Although Gary had significant success from the early 1970s, it was an exhibit at the Academy of Natural Sciences in Philadelphia in 1979 that brought him national attention. Soon after, his work appeared on the cover of National Geographic World magazine, and in other national publications. Requests for shows began pouring in from around the nation, as well as Australia and Japan.


Aware that his dinosaurs had a special appeal to youth, Gary frequently visited New Jersey classrooms, and was featured on “Captain Kangaroo,” “Mister Rogers’ Neighborhood,” and many other television shows.


Gary worked feverishly in a small workshop he installed in a former chicken farm in Farmingdale, N.J., easy to find because of the 34-foot red apatosaurus in the back yard, which he draped with Christmas lights during the holidays.

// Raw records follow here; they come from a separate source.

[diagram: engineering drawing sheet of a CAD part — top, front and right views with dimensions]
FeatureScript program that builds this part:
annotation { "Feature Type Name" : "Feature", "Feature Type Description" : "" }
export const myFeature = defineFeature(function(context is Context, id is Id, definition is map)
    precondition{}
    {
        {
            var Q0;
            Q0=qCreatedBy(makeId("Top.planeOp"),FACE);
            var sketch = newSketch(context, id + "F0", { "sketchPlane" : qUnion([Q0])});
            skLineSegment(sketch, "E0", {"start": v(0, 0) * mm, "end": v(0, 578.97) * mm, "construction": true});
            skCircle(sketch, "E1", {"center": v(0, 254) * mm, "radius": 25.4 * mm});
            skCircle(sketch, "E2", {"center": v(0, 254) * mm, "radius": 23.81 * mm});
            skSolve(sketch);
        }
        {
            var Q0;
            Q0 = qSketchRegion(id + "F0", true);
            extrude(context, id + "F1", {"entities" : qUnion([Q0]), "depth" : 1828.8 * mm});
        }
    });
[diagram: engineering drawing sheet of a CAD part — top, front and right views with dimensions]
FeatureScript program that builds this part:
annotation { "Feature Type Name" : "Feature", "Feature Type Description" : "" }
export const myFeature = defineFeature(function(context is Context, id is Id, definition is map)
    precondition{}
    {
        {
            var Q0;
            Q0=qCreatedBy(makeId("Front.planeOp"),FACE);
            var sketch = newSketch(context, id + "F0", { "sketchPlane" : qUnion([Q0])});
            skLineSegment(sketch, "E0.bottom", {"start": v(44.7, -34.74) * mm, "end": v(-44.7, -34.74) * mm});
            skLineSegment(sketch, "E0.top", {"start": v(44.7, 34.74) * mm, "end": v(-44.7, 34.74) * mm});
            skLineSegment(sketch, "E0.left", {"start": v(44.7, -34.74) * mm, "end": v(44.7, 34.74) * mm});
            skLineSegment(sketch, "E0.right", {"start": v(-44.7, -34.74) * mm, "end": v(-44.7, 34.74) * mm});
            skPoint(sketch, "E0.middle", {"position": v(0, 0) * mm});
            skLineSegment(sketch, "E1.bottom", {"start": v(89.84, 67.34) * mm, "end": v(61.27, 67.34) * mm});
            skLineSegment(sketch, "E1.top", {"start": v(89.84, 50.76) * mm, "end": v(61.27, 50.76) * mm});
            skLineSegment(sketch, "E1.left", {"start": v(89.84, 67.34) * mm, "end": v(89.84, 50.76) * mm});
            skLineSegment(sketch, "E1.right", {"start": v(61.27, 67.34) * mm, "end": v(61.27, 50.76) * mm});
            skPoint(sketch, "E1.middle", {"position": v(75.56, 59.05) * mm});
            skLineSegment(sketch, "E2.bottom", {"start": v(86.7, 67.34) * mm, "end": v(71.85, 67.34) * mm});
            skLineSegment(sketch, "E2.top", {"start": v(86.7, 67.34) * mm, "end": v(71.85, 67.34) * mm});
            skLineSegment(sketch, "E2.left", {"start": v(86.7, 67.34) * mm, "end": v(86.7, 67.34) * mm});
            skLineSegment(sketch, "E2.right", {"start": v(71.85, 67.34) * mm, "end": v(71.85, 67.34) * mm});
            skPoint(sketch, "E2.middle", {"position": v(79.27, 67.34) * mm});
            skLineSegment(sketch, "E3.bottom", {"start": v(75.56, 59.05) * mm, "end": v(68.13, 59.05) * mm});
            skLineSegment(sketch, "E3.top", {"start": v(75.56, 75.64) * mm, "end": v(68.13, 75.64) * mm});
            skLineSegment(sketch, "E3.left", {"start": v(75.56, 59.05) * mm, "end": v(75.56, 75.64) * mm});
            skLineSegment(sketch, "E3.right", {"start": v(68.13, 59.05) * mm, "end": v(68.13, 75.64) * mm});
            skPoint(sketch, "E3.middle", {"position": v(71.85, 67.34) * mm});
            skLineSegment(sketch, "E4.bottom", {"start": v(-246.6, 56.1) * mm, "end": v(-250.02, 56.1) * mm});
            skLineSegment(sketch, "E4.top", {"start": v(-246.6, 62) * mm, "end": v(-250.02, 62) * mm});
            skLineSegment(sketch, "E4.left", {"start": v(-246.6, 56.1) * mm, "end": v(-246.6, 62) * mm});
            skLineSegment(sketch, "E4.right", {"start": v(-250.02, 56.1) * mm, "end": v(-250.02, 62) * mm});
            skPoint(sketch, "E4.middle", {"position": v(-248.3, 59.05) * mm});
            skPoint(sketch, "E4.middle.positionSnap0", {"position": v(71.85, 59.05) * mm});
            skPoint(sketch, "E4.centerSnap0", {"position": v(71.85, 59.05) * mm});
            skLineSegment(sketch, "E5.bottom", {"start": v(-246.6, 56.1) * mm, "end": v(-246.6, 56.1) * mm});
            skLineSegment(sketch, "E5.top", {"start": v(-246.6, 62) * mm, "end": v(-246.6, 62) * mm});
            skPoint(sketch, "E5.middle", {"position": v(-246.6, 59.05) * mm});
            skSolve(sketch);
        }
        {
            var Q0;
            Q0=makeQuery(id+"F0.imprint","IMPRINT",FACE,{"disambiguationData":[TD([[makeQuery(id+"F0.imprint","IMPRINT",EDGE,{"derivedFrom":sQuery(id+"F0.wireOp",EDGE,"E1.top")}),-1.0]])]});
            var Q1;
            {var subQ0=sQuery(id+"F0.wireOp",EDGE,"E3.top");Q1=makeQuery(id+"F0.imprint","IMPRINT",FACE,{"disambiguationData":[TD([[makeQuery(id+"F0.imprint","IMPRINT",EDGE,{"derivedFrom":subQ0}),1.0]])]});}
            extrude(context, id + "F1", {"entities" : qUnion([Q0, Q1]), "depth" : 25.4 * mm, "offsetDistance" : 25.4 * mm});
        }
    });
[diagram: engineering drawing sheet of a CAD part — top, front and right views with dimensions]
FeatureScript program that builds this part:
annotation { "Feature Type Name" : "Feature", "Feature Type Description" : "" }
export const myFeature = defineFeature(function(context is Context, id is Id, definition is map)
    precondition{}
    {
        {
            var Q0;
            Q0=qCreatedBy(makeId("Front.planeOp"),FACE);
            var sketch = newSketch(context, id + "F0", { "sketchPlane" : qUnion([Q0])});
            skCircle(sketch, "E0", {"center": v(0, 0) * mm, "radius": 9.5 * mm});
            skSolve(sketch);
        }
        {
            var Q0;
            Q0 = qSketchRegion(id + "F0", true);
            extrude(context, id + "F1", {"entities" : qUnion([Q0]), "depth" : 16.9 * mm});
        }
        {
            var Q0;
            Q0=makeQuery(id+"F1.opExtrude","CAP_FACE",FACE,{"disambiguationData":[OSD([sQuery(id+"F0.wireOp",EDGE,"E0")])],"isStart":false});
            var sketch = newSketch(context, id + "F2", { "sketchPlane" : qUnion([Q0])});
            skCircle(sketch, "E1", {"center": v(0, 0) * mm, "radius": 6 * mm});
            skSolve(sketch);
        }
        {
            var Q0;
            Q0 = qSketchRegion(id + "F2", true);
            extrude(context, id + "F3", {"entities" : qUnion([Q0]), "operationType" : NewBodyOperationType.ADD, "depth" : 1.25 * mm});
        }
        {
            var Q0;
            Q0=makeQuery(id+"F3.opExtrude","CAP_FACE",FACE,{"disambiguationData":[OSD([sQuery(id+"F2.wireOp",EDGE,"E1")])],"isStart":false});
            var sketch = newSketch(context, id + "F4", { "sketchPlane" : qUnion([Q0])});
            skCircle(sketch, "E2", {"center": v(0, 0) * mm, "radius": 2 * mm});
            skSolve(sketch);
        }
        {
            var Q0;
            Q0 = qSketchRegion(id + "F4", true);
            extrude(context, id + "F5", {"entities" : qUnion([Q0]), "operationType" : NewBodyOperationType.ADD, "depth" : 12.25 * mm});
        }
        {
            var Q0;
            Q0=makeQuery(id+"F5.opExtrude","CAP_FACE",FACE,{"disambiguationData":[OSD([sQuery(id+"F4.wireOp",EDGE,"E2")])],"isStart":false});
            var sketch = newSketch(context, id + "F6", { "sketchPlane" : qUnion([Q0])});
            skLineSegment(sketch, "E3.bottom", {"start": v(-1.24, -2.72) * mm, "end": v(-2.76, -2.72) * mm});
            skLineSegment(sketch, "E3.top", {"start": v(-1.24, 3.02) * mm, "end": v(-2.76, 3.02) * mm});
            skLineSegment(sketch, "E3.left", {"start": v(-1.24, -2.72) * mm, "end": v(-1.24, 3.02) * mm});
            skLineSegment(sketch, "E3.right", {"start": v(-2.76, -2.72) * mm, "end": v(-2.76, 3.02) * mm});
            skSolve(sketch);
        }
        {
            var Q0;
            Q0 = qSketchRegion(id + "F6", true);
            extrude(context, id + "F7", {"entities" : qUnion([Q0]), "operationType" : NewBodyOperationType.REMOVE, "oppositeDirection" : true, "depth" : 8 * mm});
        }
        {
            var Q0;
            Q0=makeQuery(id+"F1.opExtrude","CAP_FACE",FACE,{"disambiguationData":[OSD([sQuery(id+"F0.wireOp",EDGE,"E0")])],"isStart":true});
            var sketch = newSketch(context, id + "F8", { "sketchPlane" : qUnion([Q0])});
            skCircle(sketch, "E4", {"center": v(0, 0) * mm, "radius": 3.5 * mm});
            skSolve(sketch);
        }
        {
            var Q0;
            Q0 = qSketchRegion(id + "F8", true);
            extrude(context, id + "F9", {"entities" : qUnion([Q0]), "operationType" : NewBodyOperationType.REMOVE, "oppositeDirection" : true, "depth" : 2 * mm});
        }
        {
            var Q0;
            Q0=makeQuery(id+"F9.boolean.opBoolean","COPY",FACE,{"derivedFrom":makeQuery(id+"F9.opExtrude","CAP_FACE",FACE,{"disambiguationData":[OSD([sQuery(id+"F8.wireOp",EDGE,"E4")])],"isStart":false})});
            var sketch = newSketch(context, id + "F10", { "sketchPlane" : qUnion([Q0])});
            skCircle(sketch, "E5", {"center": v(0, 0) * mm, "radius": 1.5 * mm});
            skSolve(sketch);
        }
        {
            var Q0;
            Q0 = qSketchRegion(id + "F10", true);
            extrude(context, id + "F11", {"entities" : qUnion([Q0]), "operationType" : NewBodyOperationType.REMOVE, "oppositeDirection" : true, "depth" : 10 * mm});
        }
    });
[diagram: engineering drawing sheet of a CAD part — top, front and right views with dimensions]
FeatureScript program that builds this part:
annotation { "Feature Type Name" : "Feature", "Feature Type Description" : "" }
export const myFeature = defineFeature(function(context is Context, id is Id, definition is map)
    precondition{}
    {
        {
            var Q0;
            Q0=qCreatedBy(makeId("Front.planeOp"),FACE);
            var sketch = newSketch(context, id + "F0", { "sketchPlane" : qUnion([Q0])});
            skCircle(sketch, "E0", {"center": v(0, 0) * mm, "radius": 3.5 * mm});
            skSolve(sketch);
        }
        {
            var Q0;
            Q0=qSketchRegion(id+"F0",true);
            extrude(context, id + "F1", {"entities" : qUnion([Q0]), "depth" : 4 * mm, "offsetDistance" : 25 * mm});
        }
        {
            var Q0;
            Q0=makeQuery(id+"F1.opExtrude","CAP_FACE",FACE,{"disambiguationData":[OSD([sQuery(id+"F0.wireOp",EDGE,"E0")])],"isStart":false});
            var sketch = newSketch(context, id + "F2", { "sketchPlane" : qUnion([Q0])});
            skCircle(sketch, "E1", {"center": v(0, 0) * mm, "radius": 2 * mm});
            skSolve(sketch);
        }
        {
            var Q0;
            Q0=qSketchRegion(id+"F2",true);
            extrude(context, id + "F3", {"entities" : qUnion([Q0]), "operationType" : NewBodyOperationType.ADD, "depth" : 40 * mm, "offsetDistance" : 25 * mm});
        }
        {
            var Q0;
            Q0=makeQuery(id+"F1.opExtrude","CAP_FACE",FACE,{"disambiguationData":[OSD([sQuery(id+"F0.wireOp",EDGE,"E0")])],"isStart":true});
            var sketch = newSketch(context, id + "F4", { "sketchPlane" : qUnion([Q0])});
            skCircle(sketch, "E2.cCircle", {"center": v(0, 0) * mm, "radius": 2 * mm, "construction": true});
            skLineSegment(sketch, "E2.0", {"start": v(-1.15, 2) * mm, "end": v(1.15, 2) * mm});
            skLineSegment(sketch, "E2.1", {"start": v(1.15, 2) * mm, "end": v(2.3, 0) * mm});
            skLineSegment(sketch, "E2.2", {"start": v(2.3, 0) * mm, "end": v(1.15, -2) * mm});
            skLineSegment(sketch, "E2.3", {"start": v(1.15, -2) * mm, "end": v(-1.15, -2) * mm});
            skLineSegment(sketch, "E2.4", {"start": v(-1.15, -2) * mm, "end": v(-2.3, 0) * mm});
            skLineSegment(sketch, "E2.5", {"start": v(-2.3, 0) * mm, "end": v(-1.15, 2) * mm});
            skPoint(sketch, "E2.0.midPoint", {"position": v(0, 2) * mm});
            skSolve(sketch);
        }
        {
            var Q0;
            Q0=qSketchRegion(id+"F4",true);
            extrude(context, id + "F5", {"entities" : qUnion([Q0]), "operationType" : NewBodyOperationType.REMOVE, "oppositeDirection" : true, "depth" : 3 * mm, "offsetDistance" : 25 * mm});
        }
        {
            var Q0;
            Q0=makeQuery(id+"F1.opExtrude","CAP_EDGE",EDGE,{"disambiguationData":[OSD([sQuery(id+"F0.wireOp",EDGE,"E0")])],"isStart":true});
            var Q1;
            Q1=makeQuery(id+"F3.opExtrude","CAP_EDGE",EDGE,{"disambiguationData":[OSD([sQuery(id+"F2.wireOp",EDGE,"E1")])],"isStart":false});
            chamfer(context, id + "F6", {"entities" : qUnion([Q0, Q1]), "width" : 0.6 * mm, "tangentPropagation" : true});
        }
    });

When he worked, friends would stop by with food or coffee, to make sure he had enough fuel to keep going. He was self-taught, both as an artist and as a technician. At one point, while experimenting on welding brass, he inhaled a large amount of zinc oxide and was partially paralyzed. He cured himself by drinking quarts of milk.


Gary also built the machinery used to move his massive sculptures, including a crane adapted from a 1960 Pontiac, and special trailers that trucked the monsters to exhibitions, posed so prettily that they attracted honking crowds of motorists.

Jim Gary
Born March 17, 1939, in Florida; died January 14 at Central State Hospital in Freehold, N.J., after suffering a cerebral hemorrhage; he leaves no known immediate survivors.